Andrea Greco La Repubblica 26 febbraio 2023
Da Prodi a Monti fino a Draghi quella riforma sempre spiaggiata
Sedici anni di battaglie per la liberalizzazione del settore
«Questo non è un governo favorevole ai balneari, è un governo di balneari, è diverso». La battuta, che girava ieri nei palazzi romani, è meno scontata di quel che appare, se si ripassa il dossier spiagge degli ultimi due decenni. E non solo perché il governo Meloni ha fatto ministra del Turismo Daniela Santanchè, socia di uno dei più lussuosi stabilimenti della Versilia.
Ma senza arrivare a tanto, quel che nove governi hanno saputo – o non saputo – fare è bastato a impedire la messa in gara delle concessioni demaniali marittime, chiesta dalla direttiva europea “Bolkestein” 2006, dal nome del liberalissimo olandese firmatario.
Una rendita, le spiagge (private) che incassa oltre 15 miliardi di euro l’anno, ma da cui lo Stato ottiene concessioni per soli 103 milioni: 6 mila euro l’anno a chilometro quadrato. Briciole, trattandosi delle coste tra le più belle e ambite al mondo, e di un business – il turismo globale – nel frattempo diventato il primo al mondo.
I governi Prodi II, Monti, Letta e Draghi invano hanno provato ad applicare la direttiva, superiore nella gerarchia delle fonti e anche del tipo self-executing (non servono norme attuative, e i giudici la possono applicare direttamente, anche contro qualunque legge nazionale). Mentre altri esecutivi come il Berlusconi IV, il Conte I e II hanno eretto le barricate sulle quali ora anche Meloni prende tempo.
Tutto questo, non a tutela di ideologie, diritti, autonomie: ma a difesa di 30 mila imprenditori con diritto acquisito – per alcuni, secolare – di investire poco e senza concorrenti navigando nel sommerso, occupando gran parte delle coste patrie e posti cruciali in sindacati e associazioni produttive. Oltre che nei partiti: con tutto il centrodestra sempre compatto e schierato, i primi M5s e Renzi sensibili interlocutori.
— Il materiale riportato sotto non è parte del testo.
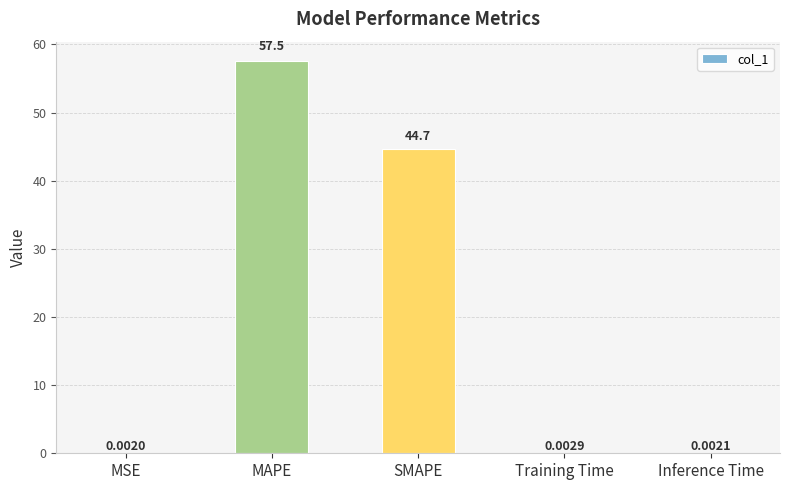

What is the sum of the values at MSE and MAPE?

57.5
E un Pd diviso tra la linea pro-mercato della segreteria romana e gli eletti liguri, toscani, emiliani a remare dall’altra parte. Un vero campione nazionale all’italiana, cui lo Stato delega la gestione di 8 mila chilometri di lidi (con onori e spesso anche oneri come pulizia e sicurezza).
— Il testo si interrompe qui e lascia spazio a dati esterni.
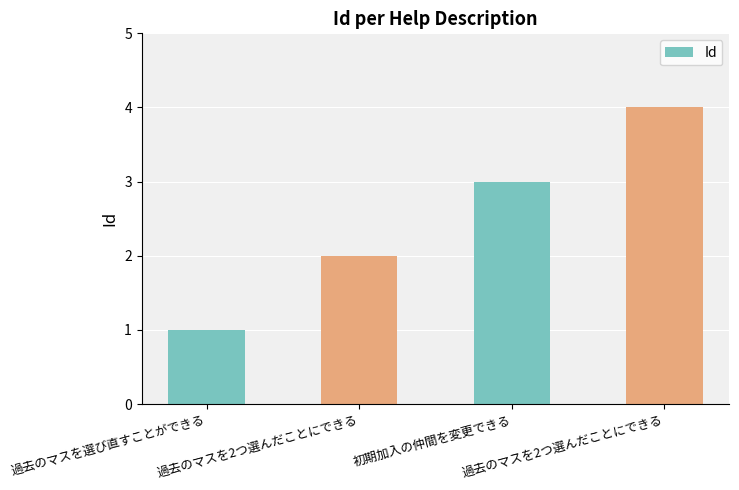

How many categories are shown in the chart?

4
Già la prima ricezione della direttiva, da parte del secondo governo Prodi, è complessa: la difficoltà ad ammortizzare gli investimenti dei balneari più recenti induce a chiedere una proroga al 2015, dopo che l’Ue aveva aperto una procedura d’infrazione. Poi l’ultimo governo Berlusconi, in un quadro di peggioramento dei rapporti con l’Europa che sfocerà nella crisi dello spread e nelle dimissioni di fine 2011, propone di assegnare ai concessionari diritti di superficie per 90 anni, e di rendere le gare semplici “istanze”: ma i rilievi di Bruxelles e le perorazioni del Quirinale (un prologo alla lettera del presidente Mattarella di venerdì scorso) riducono a 20 anni il diritto di superficie mantenendo le gare (ma dal 2015). Salvo che a fine 2012, su mozione bipartisan Pd/Pdl, anche il premier Mario Monti, paladino della concorrenza quando guidava l’antitrust Ue, deve subire altri cinque anni di proroga: fino al 2020.
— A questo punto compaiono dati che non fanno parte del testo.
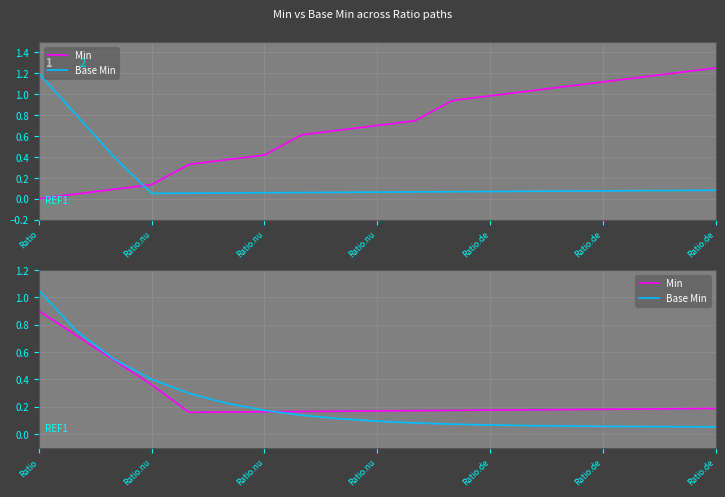

What are all the series names shown in the legend?

Min, Base Min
Vano è il tempo del centrosinistra da Letta a Renzi a Gentiloni. E prima della nuova scadenza l’esecutivo Conte I scrive la nuova proroga, stavolta al 2033, per l’impulso del ministro leghista Gian Marco Centinaio. Proroga prorogata nel decreto Agosto 2020 (tutti al mare!) dal Conte II giallorosso. È troppo: a fine anno l’Ue apre un’altra procedura d’infrazione, e il ricorso del Comune di Lecce al Tar porta alla sentenza del Consiglio di Stato, che a novembre 2021, dichiara l’ennesima proroga illegittima e contraria alle norme Ue.
Un assist indiretto per il governo Draghi, che sta per nascere e approfitta del Pnrr per impegnarsi sulla concorrenza e l’apertura di vari settori al mercato, tra cui proprio il turismo. È la legge 2022, che recepisce le indicazioni del Consiglio di Stato e lascia tutto il 2023, con deroga di un anno per i casi controversi, per i nuovi bandi di concessione. Quella norma dava tempo fino al 27 febbraio (domani) per avviare la mappatura dei litorali. E qui il Milleproroghe del governo Meloni pensa bene di spostarla al 27 luglio, indicando fine 2024 per i bandi. Un’altra estate prorogata ai soliti noti sulle spiagge italiane.